Locate every line below that contains the word "ISBN" and copy it.

Dataset entries Block Start

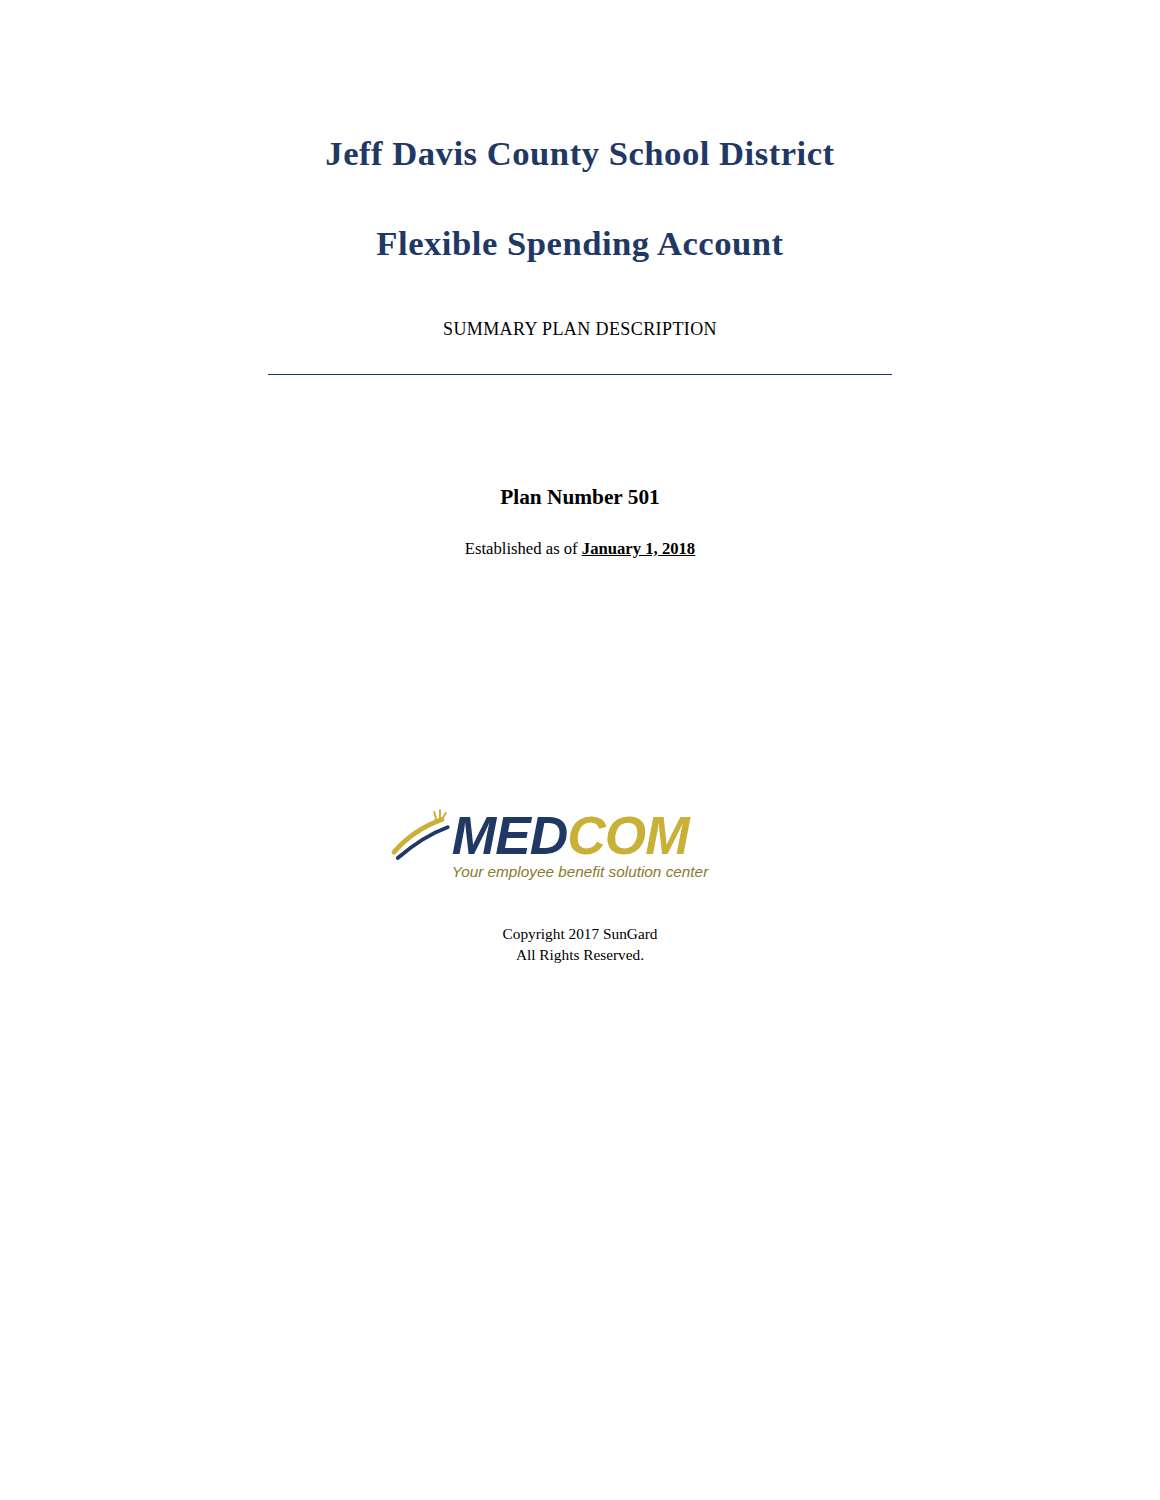Jeff Davis County School District Flexible Spending Account
SUMMARY PLAN DESCRIPTION
Plan Number 501
Established as of January 1, 2018
MED COM
Your employee benefit solution center
Copyright 2017 SunGard
All Rights Reserved.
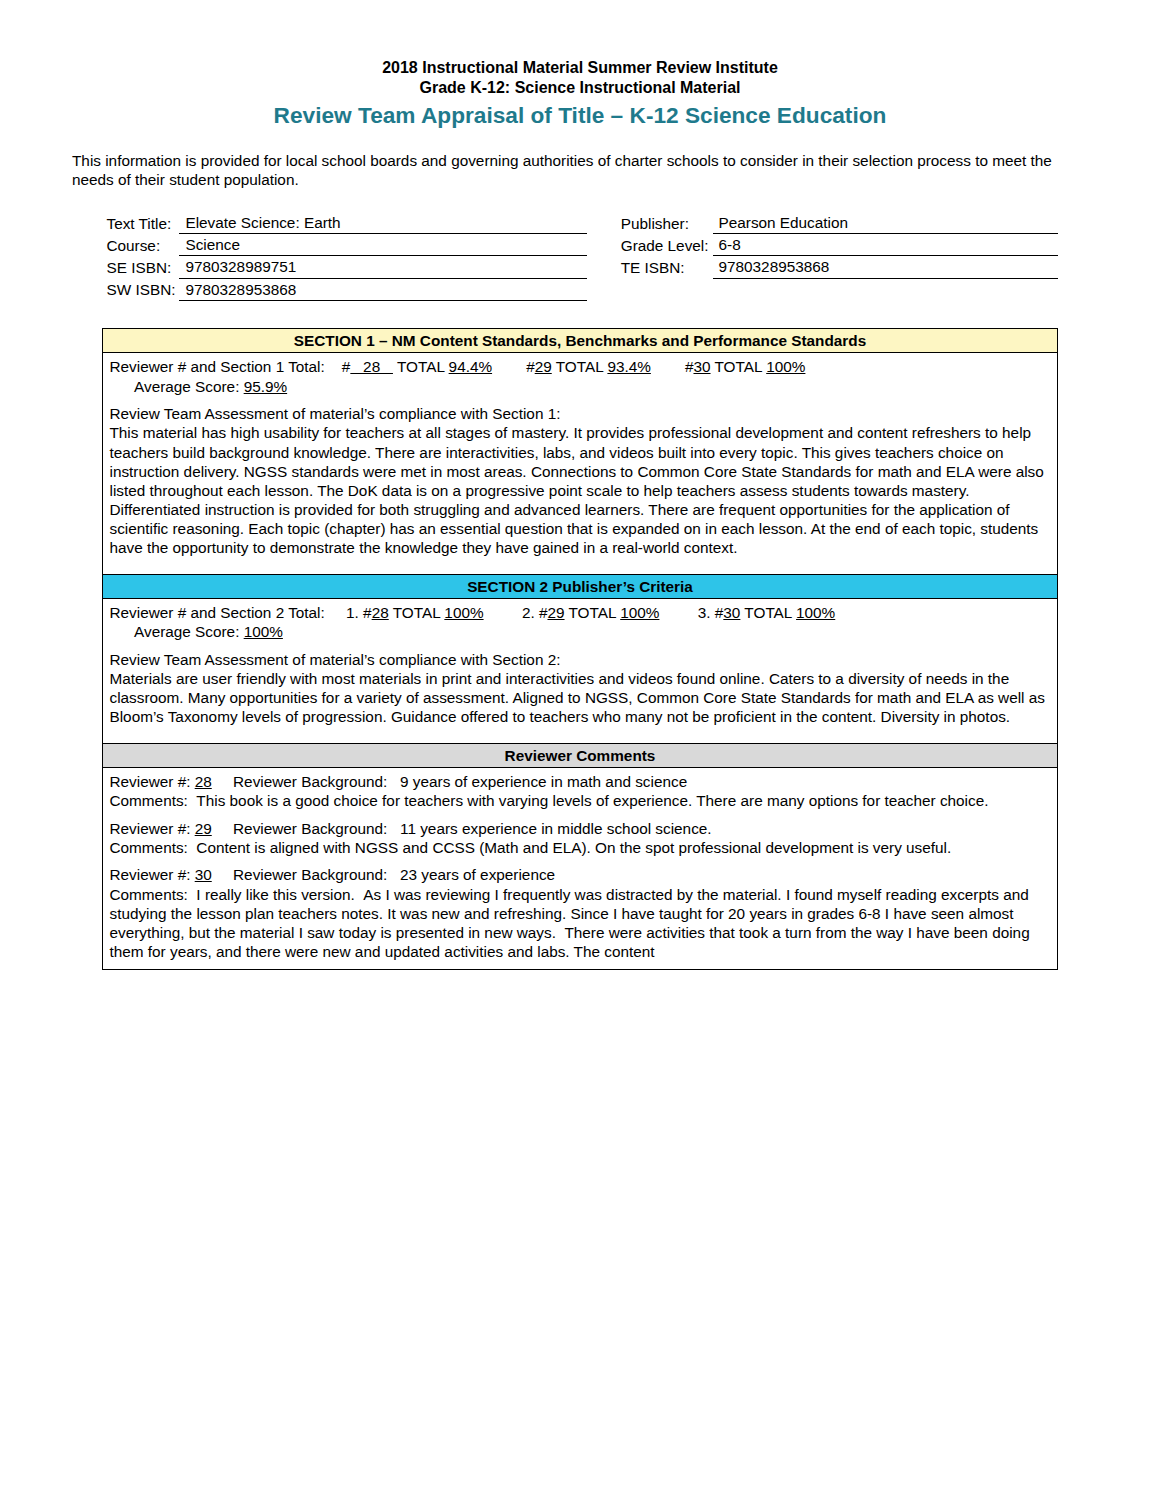2018 Instructional Material Summer Review Institute
Grade K-12: Science Instructional Material
Review Team Appraisal of Title – K-12 Science Education
This information is provided for local school boards and governing authorities of charter schools to consider in their selection process to meet the needs of their student population.
| Text Title: | Elevate Science: Earth | | Publisher: | Pearson Education |
| Course: | Science | | Grade Level: | 6-8 |
| SE ISBN: | 9780328989751 | | TE ISBN: | 9780328953868 |
| SW ISBN: | 9780328953868 | | | |
| SECTION 1 – NM Content Standards, Benchmarks and Performance Standards |
| Reviewer # and Section 1 Total: # 28 TOTAL 94.4% # 29 TOTAL 93.4% # 30 TOTAL 100% Average Score: 95.9% Review Team Assessment of material’s compliance with Section 1: This material has high usability for teachers at all stages of mastery. It provides professional development and content refreshers to help teachers build background knowledge. There are interactivities, labs, and videos built into every topic. This gives teachers choice on instruction delivery. NGSS standards were met in most areas. Connections to Common Core State Standards for math and ELA were also listed throughout each lesson. The DoK data is on a progressive point scale to help teachers assess students towards mastery. Differentiated instruction is provided for both struggling and advanced learners. There are frequent opportunities for the application of scientific reasoning. Each topic (chapter) has an essential question that is expanded on in each lesson. At the end of each topic, students have the opportunity to demonstrate the knowledge they have gained in a real-world context. |
| SECTION 2 Publisher’s Criteria |
| Reviewer # and Section 2 Total: 1. # 28 TOTAL 100% 2. # 29 TOTAL 100% 3. # 30 TOTAL 100% Average Score: 100% Review Team Assessment of material’s compliance with Section 2: Materials are user friendly with most materials in print and interactivities and videos found online. Caters to a diversity of needs in the classroom. Many opportunities for a variety of assessment. Aligned to NGSS, Common Core State Standards for math and ELA as well as Bloom’s Taxonomy levels of progression. Guidance offered to teachers who many not be proficient in the content. Diversity in photos. |
| Reviewer Comments |
| Reviewer #: 28 Reviewer Background: 9 years of experience in math and science Comments: This book is a good choice for teachers with varying levels of experience. There are many options for teacher choice. Reviewer #: 29 Reviewer Background: 11 years experience in middle school science. Comments: Content is aligned with NGSS and CCSS (Math and ELA). On the spot professional development is very useful. Reviewer #: 30 Reviewer Background: 23 years of experience Comments: I really like this version. As I was reviewing I frequently was distracted by the material. I found myself reading excerpts and studying the lesson plan teachers notes. It was new and refreshing. Since I have taught for 20 years in grades 6-8 I have seen almost everything, but the material I saw today is presented in new ways. There were activities that took a turn from the way I have been doing them for years, and there were new and updated activities and labs. The content |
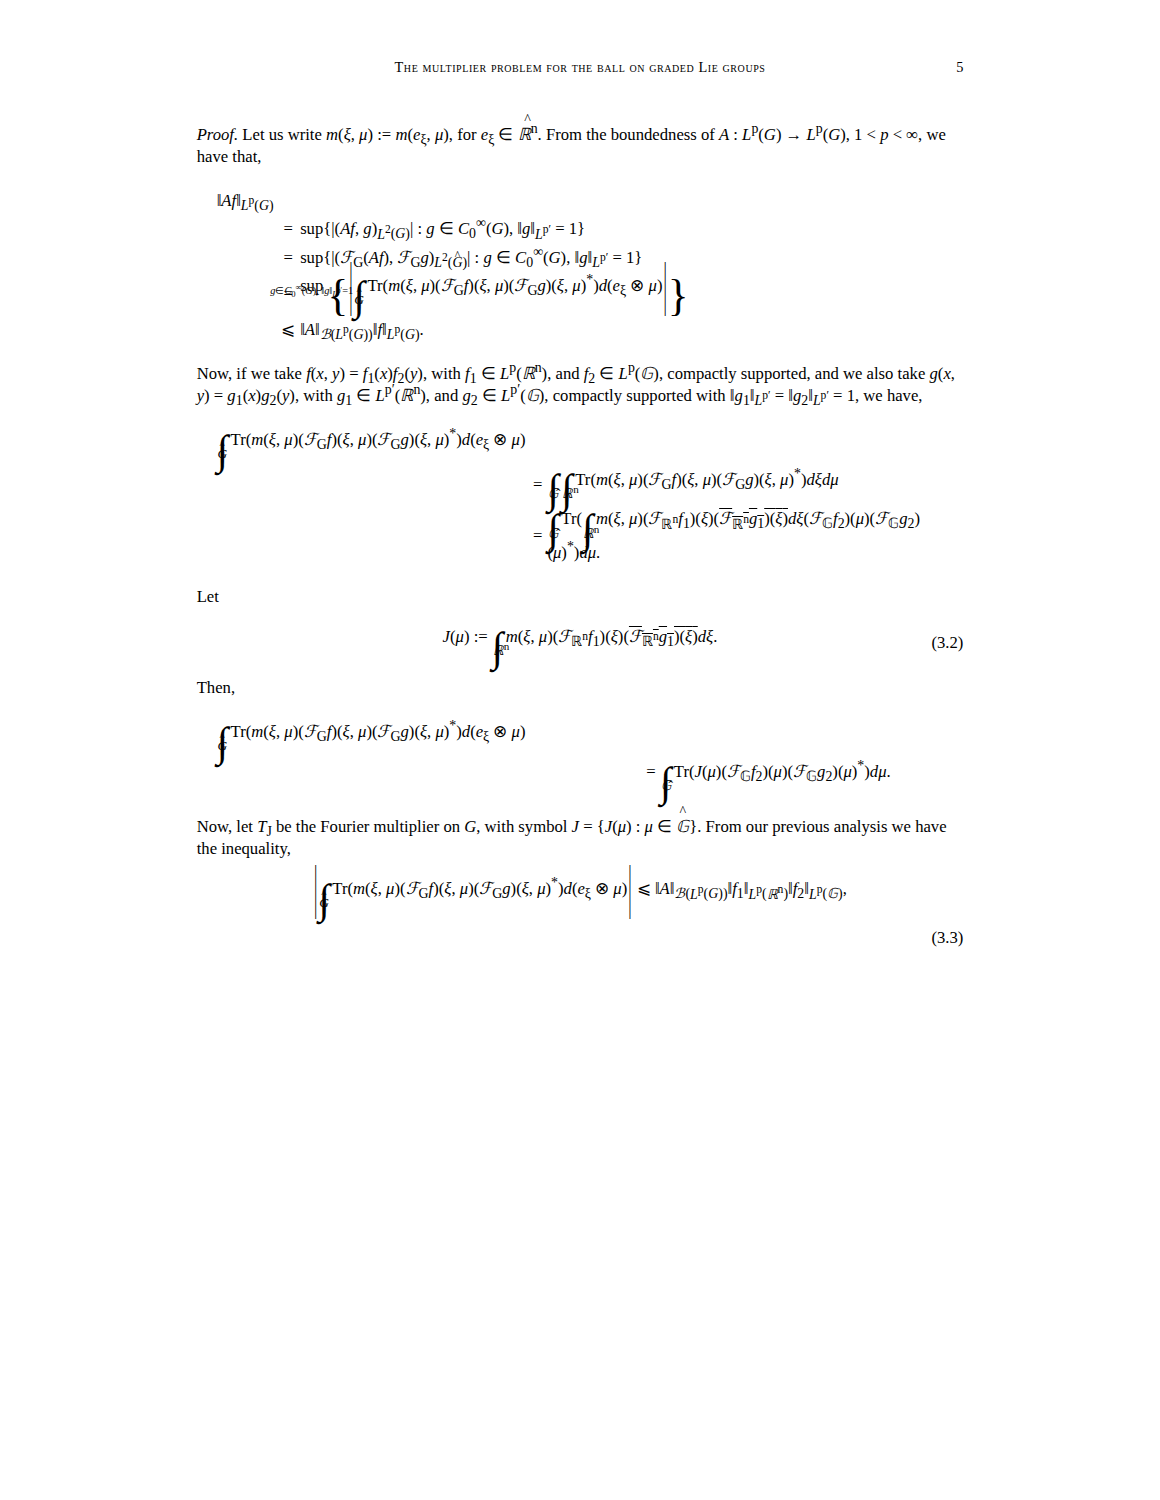The multiplier problem for the ball on graded Lie groups 5
Proof. Let us write m(ξ, μ) := m(eξ, μ), for eξ ∈ ^ℝn. From the boundedness of A : Lp(G) → Lp(G), 1 < p < ∞, we have that,
‖Af‖Lp(G)
=
sup{|(Af, g)L2(G)| : g ∈ C0∞(G), ‖g‖Lp′ = 1}
=
sup{|(ℱG(Af), ℱGg)L2(^G)| : g ∈ C0∞(G), ‖g‖Lp′ = 1}
=
supg∈C0∞(G), ‖g‖Lp′=1 {|∫^G Tr(m(ξ, μ)(ℱGf)(ξ, μ)(ℱGg)(ξ, μ)*)d(eξ ⊗ μ)|}
⩽
‖A‖ℬ(Lp(G))‖f‖Lp(G).
Now, if we take f(x, y) = f1(x)f2(y), with f1 ∈ Lp(ℝn), and f2 ∈ Lp(𝔾), compactly supported, and we also take g(x, y) = g1(x)g2(y), with g1 ∈ Lp′(ℝn), and g2 ∈ Lp′(𝔾), compactly supported with ‖g1‖Lp′ = ‖g2‖Lp′ = 1, we have,
∫^G Tr(m(ξ, μ)(ℱGf)(ξ, μ)(ℱGg)(ξ, μ)*)d(eξ ⊗ μ)
=
∫𝔾̂∫ℝn Tr(m(ξ, μ)(ℱGf)(ξ, μ)(ℱGg)(ξ, μ)*)dξdμ
=
∫𝔾̂Tr(∫ℝn m(ξ, μ)(ℱℝnf1)(ξ)(ℱℝng1)(ξ) dξ(ℱ𝔾f2)(μ)(ℱ𝔾g2)(μ)*)dμ.
Let
J(μ) := ∫ℝn m(ξ, μ)(ℱℝnf1)(ξ)(ℱℝng1)(ξ) dξ. (3.2)
Then,
∫^G Tr(m(ξ, μ)(ℱGf)(ξ, μ)(ℱGg)(ξ, μ)*)d(eξ ⊗ μ)
= ∫𝔾̂Tr(J(μ)(ℱ𝔾f2)(μ)(ℱ𝔾g2)(μ)*)dμ.
Now, let TJ be the Fourier multiplier on G, with symbol J = {J(μ) : μ ∈ ^𝔾}. From our previous analysis we have the inequality,
|∫^G Tr(m(ξ, μ)(ℱGf)(ξ, μ)(ℱGg)(ξ, μ)*)d(eξ ⊗ μ)| ⩽ ‖A‖ℬ(Lp(G))‖f1‖Lp(ℝn)‖f2‖Lp(𝔾),
(3.3)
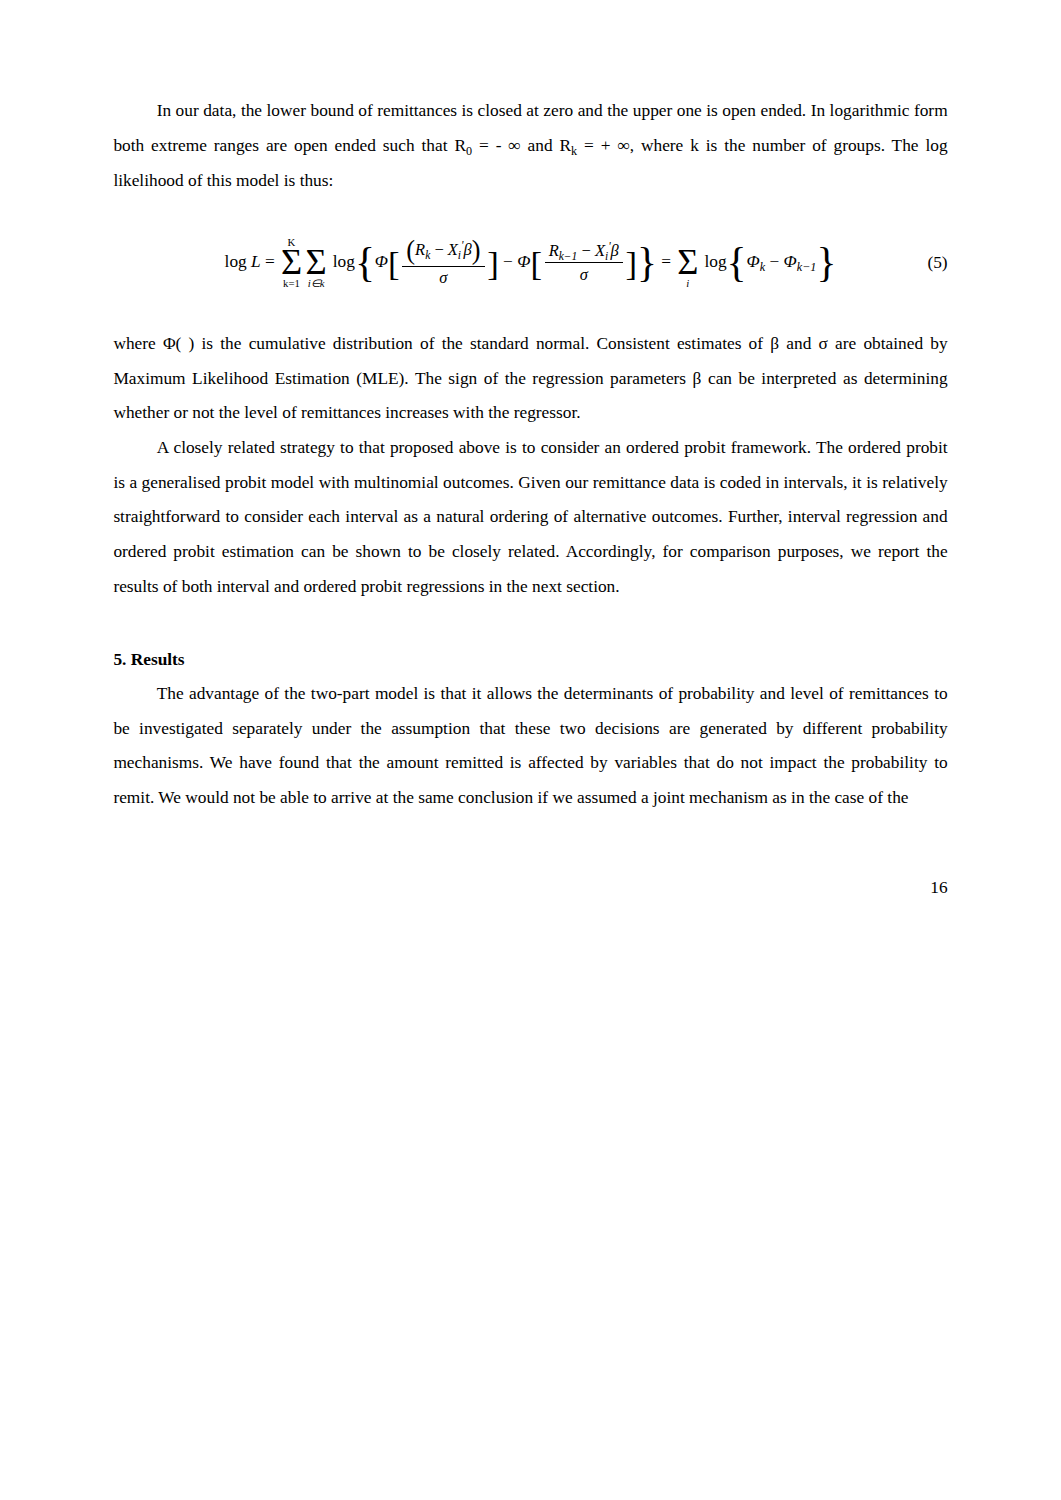In our data, the lower bound of remittances is closed at zero and the upper one is open ended. In logarithmic form both extreme ranges are open ended such that R0 = - ∞ and Rk = + ∞, where k is the number of groups. The log likelihood of this model is thus:
log L = KΣk=1 Σi∈k log{Φ[(Rk − Xi'β) σ] − Φ[Rk−1 − Xi'β σ]} = Σi log{Φk − Φk−1} (5)
where Φ( ) is the cumulative distribution of the standard normal. Consistent estimates of β and σ are obtained by Maximum Likelihood Estimation (MLE). The sign of the regression parameters β can be interpreted as determining whether or not the level of remittances increases with the regressor.
A closely related strategy to that proposed above is to consider an ordered probit framework. The ordered probit is a generalised probit model with multinomial outcomes. Given our remittance data is coded in intervals, it is relatively straightforward to consider each interval as a natural ordering of alternative outcomes. Further, interval regression and ordered probit estimation can be shown to be closely related. Accordingly, for comparison purposes, we report the results of both interval and ordered probit regressions in the next section.
5. Results
The advantage of the two-part model is that it allows the determinants of probability and level of remittances to be investigated separately under the assumption that these two decisions are generated by different probability mechanisms. We have found that the amount remitted is affected by variables that do not impact the probability to remit. We would not be able to arrive at the same conclusion if we assumed a joint mechanism as in the case of the
16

Dataset entries Block End

Written solution:
| SE ISBN: | 9780328989751 | | TE ISBN: | 9780328953868 |
| SW ISBN: | 9780328953868 | | | |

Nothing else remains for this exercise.